Robert Bork
December 20, 2012
DON VINCENZO writes:
Robert Bork died yesterday. The nation has lost a great patriot, towering jurisprudential intellect, and devoted Christian.
I met him only once, but during our extended conversation (at an airport where we were awaiting boarding of a delayed flight), I came to realize that, to quote the Bard, Judge Bork’s qualities were such that:
Whenever the bright sun of heaven shall shine,
His honor and the greatness of his name, shall be…
Requiescat in pace.
Lawrence Auster writes at VFR:
The battle over Bork’s nomination to the Supreme Court in Fall 1987 was a landmark event in modern American history. Using a Sony Walkman at a law office where I was then working as a temp (ironically, it was the radical leftist law firm in Greenwich Village headed by Leonard Boudin, father of the Weather Underground terrorist Kathy Boudin), I listened, enthralled, to Bork’s testimony to the Senate Judiciary Committee. With his comprehensive understanding of the Constitution and ability to state it so clearly, which set him off from the mental sparrows who usually were nominated to the Supreme Court before and after him (think O’Connor, Kennedy, Souter), I felt I was listening to a mind with the same scope as Hamilton’s or Madison’s.

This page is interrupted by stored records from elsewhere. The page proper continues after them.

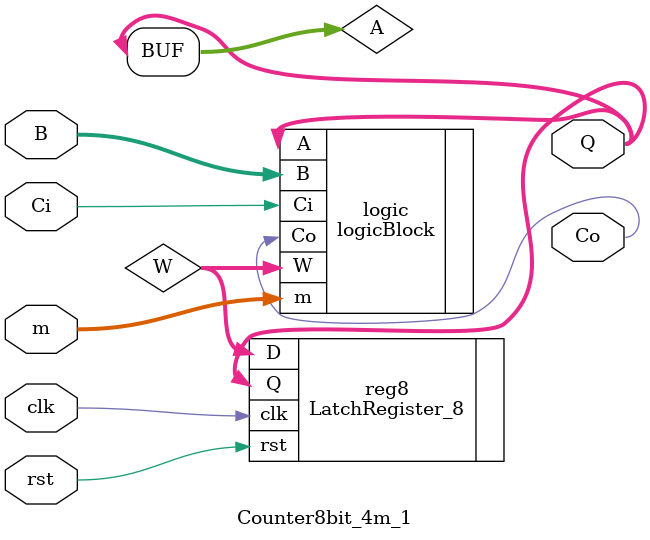
<source format=v>
module Counter8bit_4m_1 (input clk, input rst, input [7:0] B, input [1:0] m, input Ci, output [7:0] Q, output Co);
    wire [7:0] A;
    wire [7:0] W;
    wire [7:0] Qb;
    assign A = Q;
    logicBlock logic (.A(A), .B(B), .m(m), .Ci(Ci), .W(W), .Co(Co));
    LatchRegister_8 reg8 (.D(W), .clk(clk), .rst(rst), .Q(Q));
endmodule

</source>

The lynching of Bork by the Democrats, led by the beyond-egregious Edward Kennedy, has frequently been identified as the beginning of the politics of personal destruction. Listening to Kennedy’s shockingly vile smearing of Bork at the hearings ended the last tiny bit of vestigial affection I had had for him. After that, I regarded him as simply a thug, and never veered from that view.